Right of Restriction of Processing/Right to Object

You have the right to object, on grounds relating to your particular situation, at any time, to the processing of personal or company data concerning you. You also have the right to restrict the processing of your personal or company data under certain circumstances, including if you have contested its accuracy and while this is being verified by us, or if you have objected to its processing and while we are considering whether we have legitimate grounds to continue to do so.

Right of Data Portability

You have the right for certain data you have given us to be provided to you in a structured and commonly used electronic format (for example, a MS document, XLS file), so that you can move, copy or transfer this data easily to another data controller. You may also request that we transmit this data directly to another organisation where it is practical for us to do so.

Automated Individual Decision-Making, Including Profiling

You have the right not to be subjected to a decision, based solely on automated processing, including profiling. We do not process any personal or company data in this way.

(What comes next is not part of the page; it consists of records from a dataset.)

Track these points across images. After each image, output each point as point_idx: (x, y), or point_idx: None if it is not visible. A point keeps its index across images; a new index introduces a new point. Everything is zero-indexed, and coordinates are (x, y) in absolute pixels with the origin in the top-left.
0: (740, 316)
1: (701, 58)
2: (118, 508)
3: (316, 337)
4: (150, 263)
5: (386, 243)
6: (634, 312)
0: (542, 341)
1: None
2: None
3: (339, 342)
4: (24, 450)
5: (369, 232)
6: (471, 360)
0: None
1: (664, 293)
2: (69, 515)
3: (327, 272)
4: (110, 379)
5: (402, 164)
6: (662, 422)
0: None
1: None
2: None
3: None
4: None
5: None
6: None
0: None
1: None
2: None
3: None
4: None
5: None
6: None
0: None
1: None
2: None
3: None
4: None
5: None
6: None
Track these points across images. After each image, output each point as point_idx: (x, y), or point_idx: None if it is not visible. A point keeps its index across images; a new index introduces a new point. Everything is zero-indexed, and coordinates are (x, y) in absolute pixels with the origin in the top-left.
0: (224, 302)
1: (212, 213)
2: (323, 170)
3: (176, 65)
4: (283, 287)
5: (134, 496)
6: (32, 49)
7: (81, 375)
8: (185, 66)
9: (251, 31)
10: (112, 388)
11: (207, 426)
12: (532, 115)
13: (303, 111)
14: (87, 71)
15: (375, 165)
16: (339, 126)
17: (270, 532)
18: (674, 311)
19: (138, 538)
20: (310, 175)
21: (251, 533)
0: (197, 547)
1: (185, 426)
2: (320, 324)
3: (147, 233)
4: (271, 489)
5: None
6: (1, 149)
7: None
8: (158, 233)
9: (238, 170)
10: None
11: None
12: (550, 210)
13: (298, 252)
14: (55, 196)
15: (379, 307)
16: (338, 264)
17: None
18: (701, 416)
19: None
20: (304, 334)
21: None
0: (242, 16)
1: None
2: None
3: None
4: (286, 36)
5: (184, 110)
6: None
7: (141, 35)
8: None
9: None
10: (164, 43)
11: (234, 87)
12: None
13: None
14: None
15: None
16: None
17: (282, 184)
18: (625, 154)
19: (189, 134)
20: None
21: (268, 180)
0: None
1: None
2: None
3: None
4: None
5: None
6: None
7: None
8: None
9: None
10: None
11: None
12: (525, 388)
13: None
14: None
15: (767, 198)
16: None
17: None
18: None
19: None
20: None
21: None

How to Exercise Your Rights

If you wish to contact us in respect of any of your rights as described above, please contact the Practice – We will respond to your request free of charge and usually within 30 days.

How to Complain About the Use of Your Data

If you wish to complain about how we have handled your personal or company data, including any of the rights outlined above, please contact the Practice.

Accessing and Updating Your Data

You must ensure all your details, including but not limited to, name, address, phone number and email address are kept up to date at all times. All changes should be notified to us directly.

Where We Store Your Personal or Company Data

All information you provide to us is stored on our secured, GDPR compliant system, which is protected by firewalls and anti-virus software programs. From time to time, your information may be transferred to and stored on other storage media and kept securely at our business premises. By providing your data to us, you agree to this transfer and storage.

Please note: As the transmission of information via the internet and email is not completely secure, we cannot guarantee the security of your data during transmission, therefore any such transmission is at your own risk. Once we have received your information, we will use strict procedures and security features to prevent unauthorised access.

All sensitive data are encrypted and fully protected.

Liability

We agree to take all reasonable measures to protect your data in accordance with applicable laws and in accordance with our General Terms and Conditions.

Data Breaches

In the event of a data breach, we shall ensure that our obligations under applicable GDPR data protection and UK Privacy laws are complied with, which may include, and is not limited to, notifying the Relevant Supervisory Authority.

Contact Us

Please contact us with any questions or comments you have about privacy issues.

Data Protection Officer
We have appointed a Data Protection Officer to ensure that we continuously process your personal or company data in an open, accurate and legal manner. If you have any questions about the processing of your personal or company data, please contact our Data Protection Officer at the Practice.

Your Right to Make a Complaint

You have the right to make a complaint about how we process your personal or company data to: https://edps.europa.eu/data-protection/our-role-supervisor/complaints_en

This notice was last updated on 20/09/2022. Should any information provided within this policy be subject to change then this page will be updated to reflect any changes in the law or our privacy practices. However, we will not use your personal or company data in any new ways without your prior consent.

All requests for information relating to your personal or company data and how we use and process this data will be provided free of charge.